*** Input data ***

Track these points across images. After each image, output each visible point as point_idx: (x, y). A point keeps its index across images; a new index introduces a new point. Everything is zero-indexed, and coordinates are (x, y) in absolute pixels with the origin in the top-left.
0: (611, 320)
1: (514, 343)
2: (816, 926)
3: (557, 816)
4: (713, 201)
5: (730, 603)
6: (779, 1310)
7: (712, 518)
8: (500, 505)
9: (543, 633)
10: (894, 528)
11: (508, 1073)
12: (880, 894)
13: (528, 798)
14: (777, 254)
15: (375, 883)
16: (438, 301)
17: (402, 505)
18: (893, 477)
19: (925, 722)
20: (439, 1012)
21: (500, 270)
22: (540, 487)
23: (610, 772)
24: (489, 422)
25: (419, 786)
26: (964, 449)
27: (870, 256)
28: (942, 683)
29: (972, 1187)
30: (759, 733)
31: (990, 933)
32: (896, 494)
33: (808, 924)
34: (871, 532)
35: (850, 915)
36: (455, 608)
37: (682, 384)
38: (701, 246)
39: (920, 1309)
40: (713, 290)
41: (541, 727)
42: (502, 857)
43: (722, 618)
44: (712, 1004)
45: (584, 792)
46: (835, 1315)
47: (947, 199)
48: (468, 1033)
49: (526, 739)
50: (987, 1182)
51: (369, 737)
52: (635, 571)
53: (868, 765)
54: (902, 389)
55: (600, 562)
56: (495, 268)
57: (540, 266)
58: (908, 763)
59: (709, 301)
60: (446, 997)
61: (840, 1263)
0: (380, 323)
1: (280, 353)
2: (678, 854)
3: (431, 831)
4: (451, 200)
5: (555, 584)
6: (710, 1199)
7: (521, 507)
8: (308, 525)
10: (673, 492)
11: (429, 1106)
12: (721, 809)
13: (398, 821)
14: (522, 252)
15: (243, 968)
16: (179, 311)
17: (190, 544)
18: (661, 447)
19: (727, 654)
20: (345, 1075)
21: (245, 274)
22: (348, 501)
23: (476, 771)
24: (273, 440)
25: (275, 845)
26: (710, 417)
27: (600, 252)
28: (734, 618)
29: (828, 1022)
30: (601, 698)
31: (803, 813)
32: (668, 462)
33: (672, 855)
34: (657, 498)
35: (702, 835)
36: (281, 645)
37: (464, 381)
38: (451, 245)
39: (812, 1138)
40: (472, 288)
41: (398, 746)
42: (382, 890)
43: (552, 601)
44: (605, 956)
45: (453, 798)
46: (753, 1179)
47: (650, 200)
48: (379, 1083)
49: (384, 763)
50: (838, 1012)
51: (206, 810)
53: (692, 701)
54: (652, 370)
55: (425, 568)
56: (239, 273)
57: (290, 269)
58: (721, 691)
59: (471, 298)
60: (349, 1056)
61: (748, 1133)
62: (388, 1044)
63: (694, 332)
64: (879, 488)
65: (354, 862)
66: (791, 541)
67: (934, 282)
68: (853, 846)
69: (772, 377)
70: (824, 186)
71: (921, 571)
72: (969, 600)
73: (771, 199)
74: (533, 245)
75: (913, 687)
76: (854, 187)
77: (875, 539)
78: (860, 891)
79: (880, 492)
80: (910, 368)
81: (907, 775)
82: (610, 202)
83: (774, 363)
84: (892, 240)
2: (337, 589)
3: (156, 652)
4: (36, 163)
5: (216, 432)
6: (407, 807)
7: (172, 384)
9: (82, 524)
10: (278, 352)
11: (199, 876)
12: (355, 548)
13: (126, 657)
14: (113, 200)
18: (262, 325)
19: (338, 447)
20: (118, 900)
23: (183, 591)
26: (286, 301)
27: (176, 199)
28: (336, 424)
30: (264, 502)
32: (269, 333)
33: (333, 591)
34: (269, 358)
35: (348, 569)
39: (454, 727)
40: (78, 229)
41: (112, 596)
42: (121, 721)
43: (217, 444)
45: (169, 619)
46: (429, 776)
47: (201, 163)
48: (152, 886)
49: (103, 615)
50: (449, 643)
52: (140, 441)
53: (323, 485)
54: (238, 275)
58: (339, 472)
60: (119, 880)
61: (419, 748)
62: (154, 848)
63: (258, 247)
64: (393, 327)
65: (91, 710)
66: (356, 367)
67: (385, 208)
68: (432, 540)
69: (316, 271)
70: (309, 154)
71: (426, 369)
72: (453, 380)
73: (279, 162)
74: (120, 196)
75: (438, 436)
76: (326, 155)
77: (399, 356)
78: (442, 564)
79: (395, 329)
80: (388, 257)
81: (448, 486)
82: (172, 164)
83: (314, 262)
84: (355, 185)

*** End of Input data ***

Return all of the material above exactly as it stands.

→ Task output
Track these points across images. After each image, output each visible point as point_idx: (x, y). A point keeps its index across images; a new index introduces a new point. Everything is zero-indexed, and coordinates are (x, y) in absolute pixels with the origin in the top-left.
0: (611, 320)
1: (514, 343)
2: (816, 926)
3: (557, 816)
4: (713, 201)
5: (730, 603)
6: (779, 1310)
7: (712, 518)
8: (500, 505)
9: (543, 633)
10: (894, 528)
11: (508, 1073)
12: (880, 894)
13: (528, 798)
14: (777, 254)
15: (375, 883)
16: (438, 301)
17: (402, 505)
18: (893, 477)
19: (925, 722)
20: (439, 1012)
21: (500, 270)
22: (540, 487)
23: (610, 772)
24: (489, 422)
25: (419, 786)
26: (964, 449)
27: (870, 256)
28: (942, 683)
29: (972, 1187)
30: (759, 733)
31: (990, 933)
32: (896, 494)
33: (808, 924)
34: (871, 532)
35: (850, 915)
36: (455, 608)
37: (682, 384)
38: (701, 246)
39: (920, 1309)
40: (713, 290)
41: (541, 727)
42: (502, 857)
43: (722, 618)
44: (712, 1004)
45: (584, 792)
46: (835, 1315)
47: (947, 199)
48: (468, 1033)
49: (526, 739)
50: (987, 1182)
51: (369, 737)
52: (635, 571)
53: (868, 765)
54: (902, 389)
55: (600, 562)
56: (495, 268)
57: (540, 266)
58: (908, 763)
59: (709, 301)
60: (446, 997)
61: (840, 1263)
0: (380, 323)
1: (280, 353)
2: (678, 854)
3: (431, 831)
4: (451, 200)
5: (555, 584)
6: (710, 1199)
7: (521, 507)
8: (308, 525)
10: (673, 492)
11: (429, 1106)
12: (721, 809)
13: (398, 821)
14: (522, 252)
15: (243, 968)
16: (179, 311)
17: (190, 544)
18: (661, 447)
19: (727, 654)
20: (345, 1075)
21: (245, 274)
22: (348, 501)
23: (476, 771)
24: (273, 440)
25: (275, 845)
26: (710, 417)
27: (600, 252)
28: (734, 618)
29: (828, 1022)
30: (601, 698)
31: (803, 813)
32: (668, 462)
33: (672, 855)
34: (657, 498)
35: (702, 835)
36: (281, 645)
37: (464, 381)
38: (451, 245)
39: (812, 1138)
40: (472, 288)
41: (398, 746)
42: (382, 890)
43: (552, 601)
44: (605, 956)
45: (453, 798)
46: (753, 1179)
47: (650, 200)
48: (379, 1083)
49: (384, 763)
50: (838, 1012)
51: (206, 810)
53: (692, 701)
54: (652, 370)
55: (425, 568)
56: (239, 273)
57: (290, 269)
58: (721, 691)
59: (471, 298)
60: (349, 1056)
61: (748, 1133)
62: (388, 1044)
63: (694, 332)
64: (879, 488)
65: (354, 862)
66: (791, 541)
67: (934, 282)
68: (853, 846)
69: (772, 377)
70: (824, 186)
71: (921, 571)
72: (969, 600)
73: (771, 199)
74: (533, 245)
75: (913, 687)
76: (854, 187)
77: (875, 539)
78: (860, 891)
79: (880, 492)
80: (910, 368)
81: (907, 775)
82: (610, 202)
83: (774, 363)
84: (892, 240)
2: (337, 589)
3: (156, 652)
4: (36, 163)
5: (216, 432)
6: (407, 807)
7: (172, 384)
9: (82, 524)
10: (278, 352)
11: (199, 876)
12: (355, 548)
13: (126, 657)
14: (113, 200)
18: (262, 325)
19: (338, 447)
20: (118, 900)
23: (183, 591)
26: (286, 301)
27: (176, 199)
28: (336, 424)
30: (264, 502)
32: (269, 333)
33: (333, 591)
34: (269, 358)
35: (348, 569)
39: (454, 727)
40: (78, 229)
41: (112, 596)
42: (121, 721)
43: (217, 444)
45: (169, 619)
46: (429, 776)
47: (201, 163)
48: (152, 886)
49: (103, 615)
50: (449, 643)
52: (140, 441)
53: (323, 485)
54: (238, 275)
58: (339, 472)
60: (119, 880)
61: (419, 748)
62: (154, 848)
63: (258, 247)
64: (393, 327)
65: (91, 710)
66: (356, 367)
67: (385, 208)
68: (432, 540)
69: (316, 271)
70: (309, 154)
71: (426, 369)
72: (453, 380)
73: (279, 162)
74: (120, 196)
75: (438, 436)
76: (326, 155)
77: (399, 356)
78: (442, 564)
79: (395, 329)
80: (388, 257)
81: (448, 486)
82: (172, 164)
83: (314, 262)
84: (355, 185)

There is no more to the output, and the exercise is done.